= TEXT UNDER STUDY =
######

Re: [vchkpw] Re: SMTP-Auth question

2004-04-05 Thread Joel Newkirk
(Apologies for the delayed reply - I've been on the road)
On Thu, 2004-04-01 at 13:52, Peter Palmreuther wrote:

  Even if RELAYCLIENT is set, (the Auth patched) qmail-smtpd *WILL* ask for
  Authentication. 
 
 No. It'll /OFFER/ SMTP-ATUH, for those that want to set up their mail
 client to always use SMTP-AUTH instead of relying on a formerly done
 POP3.
 
 You absolutely don't have to make ANY use of this offer. If your IP is
 set to RELAYCLIENT= by a former POP3 (or whatever) connection, or
 even is set statically to be allowed to relay, the MUA can simply go


 I read this:
 
 ,- [ mid:[EMAIL PROTECTED] ]
 | Is there any way to set up SMTP-Auth, while still allowing pop-b4-smtp? 
 | So far when I've rebuilt the system with SMTP-Auth patching, it will
 | ONLY accept SMTP-Auth to allow relaying... :(
 `-
 
 as follows:
 
 - I want both method, SMTP-Auth and POP3-b4-SMTP, for allowing a client
   to relay.
 - I don't want the system to /require/ SMTP-Auth when POP3-b4-SMTP
   already set RELAYCLIENT=
 
 But maybe I got it wrong ... Joel?

No, you got it right.  When I'd tested after rebuilding with SMTP-Auth,
I was unable to send mail through without authentication.  It could,
however, have been caused by my MUA (Evolution 1.4) and my own local
configuration, rather than the server - I'll be looking into that
tomorrow.  Thanks.

j

-- 
Not all those who wander are lost.  - JRR Tolkien



Re: [vchkpw] Re: SMTP-Auth question

2004-04-05 Thread Werner Amon
Joel Newkirk schrieb:


- I want both method, SMTP-Auth and POP3-b4-SMTP, for allowing a client
 to relay.
- I don't want the system to /require/ SMTP-Auth when POP3-b4-SMTP
 already set RELAYCLIENT=
Hi,

I have such a setup.
I use qmail-spamcontrol+vpopmail+mysql+courier+relay-ctrl
my smtpd run file:

#!/bin/sh
QMAILDUID=`id -u vpopmail`
NOFILESGID=`id -g vpopmail`
MAXSMTPD=`cat /var/qmail/control/concurrencyincoming`
exec /usr/local/bin/envdir /etc/relay-ctrl \
/usr/local/bin/tcpserver -v -R -H -c $MAXSMTPD -x 
/home/vpopmail/etc/tcp.smtp.cdb \
-u $QMAILDUID -g $NOFILESGID 0 smtp \
/usr/local/bin/relay-ctrl-check \
/usr/local/bin/rblsmtpd -b \
-r relays.ordb.org \
-r sbl-xbl.spamhaus.org \
-r opm.blitzed.org \
-r bl.spamcop.net \
-r list.dsbl.org \
-r relays.visi.com \
-r obsl.outblaze.com \
/var/qmail/bin/qmail-smtpd \
/home/vpopmail/bin/vchkpw /bin/true 21

Both auth methods work well on my system

Werner


Re: [vchkpw] Re: SMTP-Auth question

2004-04-01 Thread Erwin Hoffmann
Hi Peter,

At 17:24 31.03.04 +0200, you wrote:
Hello Erwin,

On Wednesday, March 31, 2004 at 10:09:29 AM you wrote (at least in
part):

 In case a client is accepted via pop-4-smtpd, the $RELAYCLIENT environment
 variable is set. It might be useful to define this variable explicitely,
 ie. RELAYCLIENT=PB4S.

######

= GIVEN DATA =

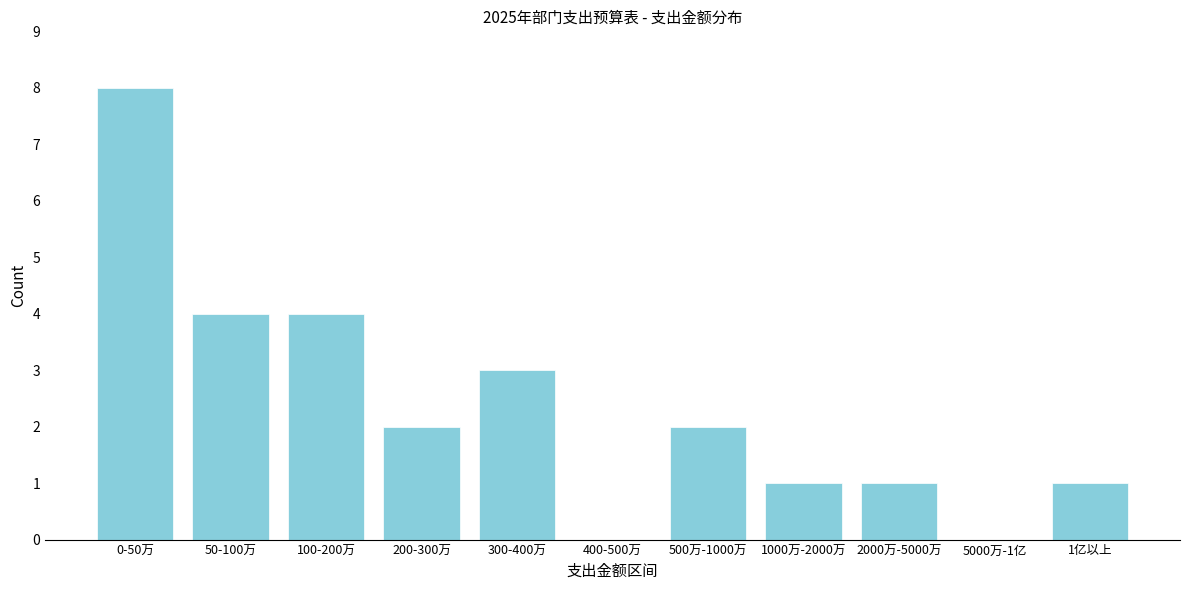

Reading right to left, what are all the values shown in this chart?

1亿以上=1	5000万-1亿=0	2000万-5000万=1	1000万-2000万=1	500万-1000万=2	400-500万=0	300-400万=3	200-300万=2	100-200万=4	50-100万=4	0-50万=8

######

= QUESTIONS =
(1) In the SMTP-Auth mailing-list thread, which mail client was Joel Newkirk using when he couldn't send mail without authentication?
(2) Pick up the SMTP-Auth mailing-list thread right after its final sentence and write what comes next.
The lines above aren't needed for anything here.

= TASK-BY-TASK ANSWERS =
(1) Evolution 1.4.

(2)
No. It will, for sure, not be useful.

I somehow disagree.

,- [ man qmail-smtpd ]
| [...]
|  Exception: If the environment variable RELAYCLIENT is
|  set,  qmail-smtpd  will  ignore  rcpthosts,  and will
|  append the value  of  RELAYCLIENT  to  each  incoming
|  recipient address.
| [...]
`-

Setting RELAYCLIENT to something different than an empty string is
only useful when one KNOWS what he/she does. The overwhelming majority
only wants RELAYCLIENT unlocks relay restrictions and therefore has to
set it empty.

Yes. But this is *EXACTLY* what we want.

The reason is twofold:

1. Relayclients which are identfied by - let's say - static IP addresses
(ie. NOT by POP-b4-SMTP) have RELAYCLIENT=.
2. Relayclients identfied by POP-b4-SMTP carrying RELAYCLIENT=P4S (sample).
Ok. qmail-smtpd will append this string to the Recipient address ([EMAIL PROTECTED]
= [EMAIL PROTECTED]). However, using ie. ksh capabilities you can do
${RECIPIENT%P4S} thus retaining the old RECIPIENT variable.

 Check it and call qmail-smtpd without any arguments.
 
 In case the variable is not set or empty, call qmail-smtpd with the proper
 SMTP Auth args.

This whole wrapper-stuff should not be necessary. If tcpserver sets
RELAYCLIENT due to .cdb or SQL-lookup it'll be passed to qmail-smtpd.
qmail-smtpd than will allow relaying even w/o SMTP-Auth.

Correct. 

I'm running a SMTP which offers SMTP-Auth and POP3-b4-SMTP and it
works w/o any wrappers at all. The SMTP-Auth patch simply sets
RELAYCLIENT for qmail-smtpd /WHEN/ someone authenticated successful,
if not the formerly set RELAYCLIENT (passed as ENV-var from tcpserver,
when set) is not reset when authentication fails.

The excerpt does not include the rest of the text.